On Behalf of | Nov 22, 2021 | Workers' Compensation |

Going through the steps to gain compensation or insurance payments for an injury that occurred at work is often an extensive, time-consuming and emotionally draining process. You often need to be aware of deadlines and time limits as well, along with the various evaluations you may need.

Permanency evaluations could make up one of these necessary components. But what are these evaluations? How do they work, and how do they impact you?

What are permanency evaluations?

Northern Neurology Specialties defines permanency evaluations and reports. First, “permanency” is simply a way of referring to any sort of disability or impairment that doctors consider permanent. The doctor must have the qualifications necessary in order to evaluate you. After said evaluation, they will then look up any injuries you have in a book, “Guides to the Evaluation of Permanent Impairment”.

After this, they convert your information into a percentage that represents loss of function.

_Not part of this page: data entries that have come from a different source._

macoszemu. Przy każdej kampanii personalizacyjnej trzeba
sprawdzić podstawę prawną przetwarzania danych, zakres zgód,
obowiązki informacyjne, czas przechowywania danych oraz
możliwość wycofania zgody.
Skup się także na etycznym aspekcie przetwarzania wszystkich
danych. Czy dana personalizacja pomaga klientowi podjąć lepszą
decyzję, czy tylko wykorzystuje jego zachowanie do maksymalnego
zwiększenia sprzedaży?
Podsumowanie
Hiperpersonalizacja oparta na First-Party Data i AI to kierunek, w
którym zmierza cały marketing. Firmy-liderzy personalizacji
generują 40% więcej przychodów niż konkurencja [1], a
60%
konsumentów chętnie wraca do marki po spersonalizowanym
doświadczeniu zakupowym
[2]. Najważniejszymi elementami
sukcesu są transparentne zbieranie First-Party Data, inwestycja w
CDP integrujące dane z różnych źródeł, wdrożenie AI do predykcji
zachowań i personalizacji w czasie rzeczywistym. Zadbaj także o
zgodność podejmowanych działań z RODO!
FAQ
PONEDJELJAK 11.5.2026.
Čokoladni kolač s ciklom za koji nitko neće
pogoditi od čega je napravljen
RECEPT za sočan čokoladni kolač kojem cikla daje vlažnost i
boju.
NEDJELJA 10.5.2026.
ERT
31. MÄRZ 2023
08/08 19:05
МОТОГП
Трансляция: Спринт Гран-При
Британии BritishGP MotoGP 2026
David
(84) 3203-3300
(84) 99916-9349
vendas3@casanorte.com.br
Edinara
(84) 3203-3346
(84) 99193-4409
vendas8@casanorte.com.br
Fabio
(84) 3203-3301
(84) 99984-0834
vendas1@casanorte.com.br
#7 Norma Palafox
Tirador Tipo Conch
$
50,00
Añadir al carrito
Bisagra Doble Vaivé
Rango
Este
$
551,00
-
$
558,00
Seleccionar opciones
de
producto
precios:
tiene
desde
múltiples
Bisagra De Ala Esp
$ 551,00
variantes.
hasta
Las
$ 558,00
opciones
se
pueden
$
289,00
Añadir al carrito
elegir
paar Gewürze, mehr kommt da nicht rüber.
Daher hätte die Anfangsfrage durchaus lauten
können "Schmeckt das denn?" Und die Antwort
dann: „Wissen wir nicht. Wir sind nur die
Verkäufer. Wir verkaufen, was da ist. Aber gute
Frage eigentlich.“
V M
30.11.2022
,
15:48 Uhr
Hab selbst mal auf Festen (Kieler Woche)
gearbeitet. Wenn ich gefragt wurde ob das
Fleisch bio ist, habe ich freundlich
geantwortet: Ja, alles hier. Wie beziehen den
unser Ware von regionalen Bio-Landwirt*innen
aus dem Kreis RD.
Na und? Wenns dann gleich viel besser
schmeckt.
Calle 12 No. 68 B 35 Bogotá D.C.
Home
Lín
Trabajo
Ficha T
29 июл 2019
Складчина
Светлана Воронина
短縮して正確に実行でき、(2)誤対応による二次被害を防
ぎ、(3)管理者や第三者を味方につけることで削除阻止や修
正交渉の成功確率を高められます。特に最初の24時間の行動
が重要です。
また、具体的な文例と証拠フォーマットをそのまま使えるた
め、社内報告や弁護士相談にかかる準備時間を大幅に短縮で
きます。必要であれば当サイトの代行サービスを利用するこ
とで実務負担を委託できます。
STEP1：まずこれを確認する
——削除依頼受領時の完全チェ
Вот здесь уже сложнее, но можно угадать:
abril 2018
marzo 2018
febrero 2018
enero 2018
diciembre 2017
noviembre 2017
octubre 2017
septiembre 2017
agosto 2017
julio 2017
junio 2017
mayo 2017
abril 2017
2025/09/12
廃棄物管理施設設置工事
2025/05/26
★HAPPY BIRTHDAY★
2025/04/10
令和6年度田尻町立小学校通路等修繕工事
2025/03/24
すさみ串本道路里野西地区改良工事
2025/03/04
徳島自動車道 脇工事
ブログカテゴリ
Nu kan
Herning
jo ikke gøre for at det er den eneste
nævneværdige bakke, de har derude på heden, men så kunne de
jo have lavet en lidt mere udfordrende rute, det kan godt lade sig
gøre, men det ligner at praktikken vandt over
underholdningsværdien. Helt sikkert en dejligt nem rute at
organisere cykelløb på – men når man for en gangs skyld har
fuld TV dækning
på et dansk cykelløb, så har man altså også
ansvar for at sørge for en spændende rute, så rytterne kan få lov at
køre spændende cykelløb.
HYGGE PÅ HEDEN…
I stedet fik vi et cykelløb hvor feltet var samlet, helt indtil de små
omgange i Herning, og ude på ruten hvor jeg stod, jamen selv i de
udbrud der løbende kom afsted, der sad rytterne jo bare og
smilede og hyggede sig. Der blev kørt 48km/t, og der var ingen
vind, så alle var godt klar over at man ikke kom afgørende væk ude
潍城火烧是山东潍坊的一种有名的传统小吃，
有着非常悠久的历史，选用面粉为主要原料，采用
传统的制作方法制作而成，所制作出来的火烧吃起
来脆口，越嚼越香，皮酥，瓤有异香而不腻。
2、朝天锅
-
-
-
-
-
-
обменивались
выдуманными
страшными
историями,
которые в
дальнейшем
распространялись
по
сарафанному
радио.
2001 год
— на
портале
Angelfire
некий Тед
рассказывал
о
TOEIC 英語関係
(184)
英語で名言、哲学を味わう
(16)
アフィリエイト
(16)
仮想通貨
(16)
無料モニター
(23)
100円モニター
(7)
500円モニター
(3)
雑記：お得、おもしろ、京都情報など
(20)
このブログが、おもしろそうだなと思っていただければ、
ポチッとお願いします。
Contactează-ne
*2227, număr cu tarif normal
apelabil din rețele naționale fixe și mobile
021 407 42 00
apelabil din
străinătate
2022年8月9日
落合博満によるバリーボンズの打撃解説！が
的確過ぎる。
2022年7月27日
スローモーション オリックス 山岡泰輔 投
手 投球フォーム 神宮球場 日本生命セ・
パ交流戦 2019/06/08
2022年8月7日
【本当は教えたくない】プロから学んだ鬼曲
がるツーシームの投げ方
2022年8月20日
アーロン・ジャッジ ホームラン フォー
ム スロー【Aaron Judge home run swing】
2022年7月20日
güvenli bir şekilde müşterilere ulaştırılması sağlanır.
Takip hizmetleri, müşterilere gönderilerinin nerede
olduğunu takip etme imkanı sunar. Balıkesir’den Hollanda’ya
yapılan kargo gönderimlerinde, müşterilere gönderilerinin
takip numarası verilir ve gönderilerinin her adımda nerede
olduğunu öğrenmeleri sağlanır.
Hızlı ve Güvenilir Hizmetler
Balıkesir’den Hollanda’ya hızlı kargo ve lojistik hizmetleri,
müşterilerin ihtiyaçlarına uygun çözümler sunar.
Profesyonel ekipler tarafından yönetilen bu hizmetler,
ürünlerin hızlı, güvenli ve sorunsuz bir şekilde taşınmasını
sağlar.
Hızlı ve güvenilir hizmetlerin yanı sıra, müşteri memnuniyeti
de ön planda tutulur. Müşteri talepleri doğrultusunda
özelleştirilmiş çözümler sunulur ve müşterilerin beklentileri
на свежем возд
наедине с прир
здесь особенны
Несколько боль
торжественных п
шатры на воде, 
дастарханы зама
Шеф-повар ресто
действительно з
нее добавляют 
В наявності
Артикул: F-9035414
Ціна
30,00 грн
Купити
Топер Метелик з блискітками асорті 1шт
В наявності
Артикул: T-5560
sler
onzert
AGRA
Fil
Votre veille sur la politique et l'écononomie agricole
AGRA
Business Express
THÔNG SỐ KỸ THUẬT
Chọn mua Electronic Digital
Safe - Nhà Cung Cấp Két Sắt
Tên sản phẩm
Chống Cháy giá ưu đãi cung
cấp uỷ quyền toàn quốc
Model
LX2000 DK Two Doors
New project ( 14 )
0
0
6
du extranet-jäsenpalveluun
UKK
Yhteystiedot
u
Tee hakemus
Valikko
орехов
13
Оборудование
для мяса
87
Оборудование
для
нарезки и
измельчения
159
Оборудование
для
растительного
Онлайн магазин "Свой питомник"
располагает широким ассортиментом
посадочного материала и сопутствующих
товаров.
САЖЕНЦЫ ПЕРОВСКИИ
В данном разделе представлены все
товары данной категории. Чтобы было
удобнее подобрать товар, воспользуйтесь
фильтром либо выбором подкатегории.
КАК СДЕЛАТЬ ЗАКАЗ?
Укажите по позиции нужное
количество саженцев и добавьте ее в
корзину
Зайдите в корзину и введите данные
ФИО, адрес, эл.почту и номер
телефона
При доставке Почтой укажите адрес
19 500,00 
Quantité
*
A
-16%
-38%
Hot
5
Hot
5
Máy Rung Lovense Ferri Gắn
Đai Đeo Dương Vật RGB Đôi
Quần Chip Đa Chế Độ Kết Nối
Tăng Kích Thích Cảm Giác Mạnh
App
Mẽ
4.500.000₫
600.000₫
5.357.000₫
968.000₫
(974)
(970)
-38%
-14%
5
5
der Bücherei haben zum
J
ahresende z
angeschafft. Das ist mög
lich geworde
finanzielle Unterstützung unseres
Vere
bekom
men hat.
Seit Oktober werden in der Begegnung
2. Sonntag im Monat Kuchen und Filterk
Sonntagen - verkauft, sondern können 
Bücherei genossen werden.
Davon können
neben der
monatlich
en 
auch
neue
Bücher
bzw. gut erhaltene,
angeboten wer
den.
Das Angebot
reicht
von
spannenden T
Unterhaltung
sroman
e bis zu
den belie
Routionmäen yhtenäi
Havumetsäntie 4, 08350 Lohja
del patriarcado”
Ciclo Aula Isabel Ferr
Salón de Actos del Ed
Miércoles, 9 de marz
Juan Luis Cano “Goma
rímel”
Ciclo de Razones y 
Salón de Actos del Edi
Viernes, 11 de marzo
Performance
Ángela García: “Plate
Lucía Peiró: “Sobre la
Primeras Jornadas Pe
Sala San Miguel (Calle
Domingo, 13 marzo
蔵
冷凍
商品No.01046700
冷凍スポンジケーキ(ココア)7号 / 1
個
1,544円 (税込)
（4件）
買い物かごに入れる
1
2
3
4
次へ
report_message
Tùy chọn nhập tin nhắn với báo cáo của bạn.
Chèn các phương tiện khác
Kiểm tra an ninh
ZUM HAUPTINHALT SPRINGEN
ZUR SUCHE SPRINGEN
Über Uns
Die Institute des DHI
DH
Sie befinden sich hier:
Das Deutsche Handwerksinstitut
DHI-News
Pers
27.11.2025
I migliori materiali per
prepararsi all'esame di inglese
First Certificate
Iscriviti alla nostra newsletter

In other words, 100% impairment to a finger means that you have no use of it whatsoever. Whole person impairment shows how much any one injury affects the entire body. For example, a thumb can potentially represent a 26% impairment of the whole person.

When can insurance companies act?

The Board will issue an EC-81.7 to the insurance company when you get a permanency evaluation done. They have a certain frame of time to work within if they wish to have their own, separate evaluation. Most often, this period will last 75 days. Though recent upheavals in healthcare resulted in an extension of this time and more leniency with late evaluations, this is no longer the case. Insurance companies must complete their secondary evaluation within 75 days for it to count.